The Warhol market has been quiet at the very top for several years with the most significant works selling privately but few high-value Warhol paintings coming to auction. Last year, a double Elvis painting and Warhol’s portrait of Jean-Michel Basquiat both sold for prices around the $40-million mark.
That’s a lot of money, but Warhol’s auction record is $105 million set in 2013 for a Silver Car Crash, a price that came five years after the private sale of Eight Elvises for $100 million. That pattern may be playing out again. This morning, Christie’s announced it would offer Thomas and Doris Amman’s Shot Sage Blue Marilyn in May with a $200-million estimate. The proceeds of the sale will be used to fund the “Thomas and Doris Ammann Foundation Zurich … which is dedicated to improving the lives of children the world over by establishing support systems centered on providing healthcare and educational programs.”

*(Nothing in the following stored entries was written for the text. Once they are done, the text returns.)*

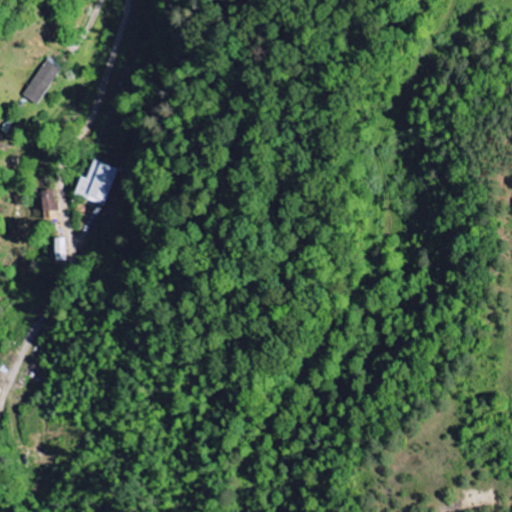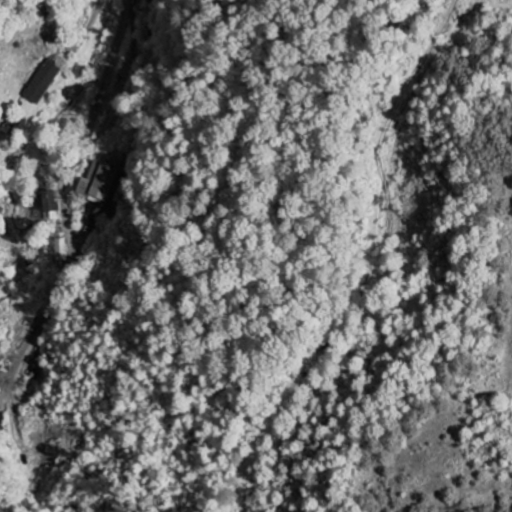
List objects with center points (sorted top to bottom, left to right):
building: (43, 81)
building: (99, 183)
building: (50, 201)
road: (65, 208)
building: (62, 250)
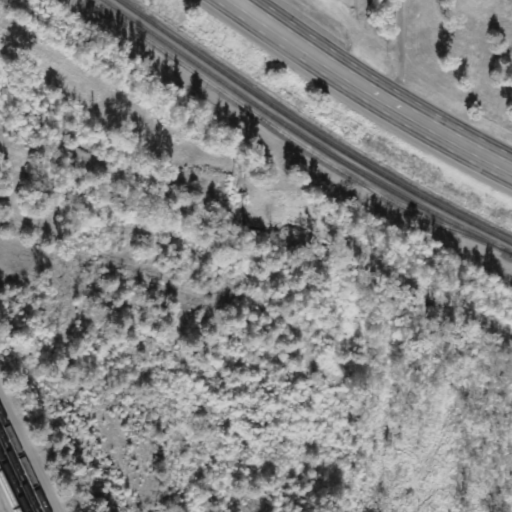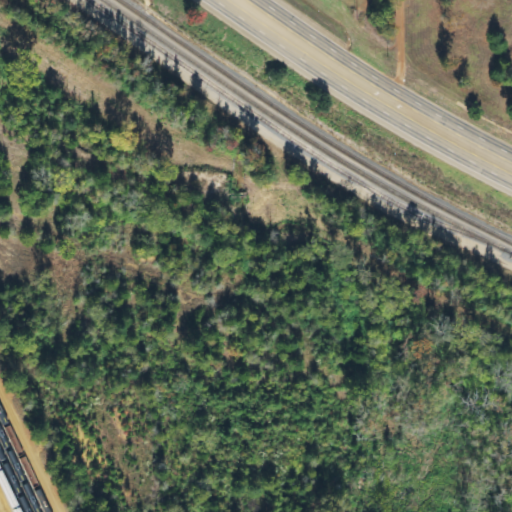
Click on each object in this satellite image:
road: (376, 87)
railway: (310, 130)
railway: (300, 136)
railway: (21, 466)
railway: (17, 474)
railway: (13, 483)
railway: (8, 494)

This public sale comes five years after the rumored private sale of Orange Marilyn by Citadel’s Kenneth Griffin some time in the Fall of 2017. Josh Baer had announced the sale in his newsletter on Christmas Eve of that year. The selling price was said to be $250 million.
The large 40 x 40 inch Marilyns sit near the apex of Warhol’s body of work. Five works were made. An incident at Warhol's factory where four of the five works were shot with a pistol gave the works their title (though the Orange one shows no sign of damage or repair.) The works have had a sales history that informs the broader Contemporary art market. How this sale plays out has the potential to re-calibrate the very top of the art market once again.
The provenance for this work is enlightening. It was owned by Leon Kraushar, a legendary Pop art collector who died young but not before owning many of the most significant works by Warhol, Lichtenstein and others. The painting was also owned by S.I. Newhouse, Jr. before the Ammans acquired it.
This chain of custody is significant because Kraushar was better known for having owned the Orange Marilyn from this series. That work was auctioned in 1998 when S.I. Newhouse, Jr. bought it for $17 million which represented nearly four times the low estimate for the work.
Thomas and Doris Amman have been some of the most prescient and influential art dealers in the global art market. Their provenance adds value to the work, but the owners of the other four 40 x 40 Marilyns do, too. Stefan Edlis owned the Turquoise version, which he sold to Steven Cohen in 2007 for $80 million. The Orange work was sold to Griffin privately, as mentioned above. Peter Brant owns the Light Blue one.
That leaves the Shot Red Marilyn, which had an interesting career on the art market. It was sold in 1989 during the Japanese art boom to Masao Wanibuchi who paid $4.01 million. Five years later, Wanibuchi was forced to sell. The painting made a small loss when it went for $3.6 million. At the time, Doris Amman was quoted in the New York Times saying the resale was “the recognition we were waiting for.” By that she meant the price on the original sale was not far off the value. Four years after that, Newhouse paid four times more. The buyer was Philippe Niarchos.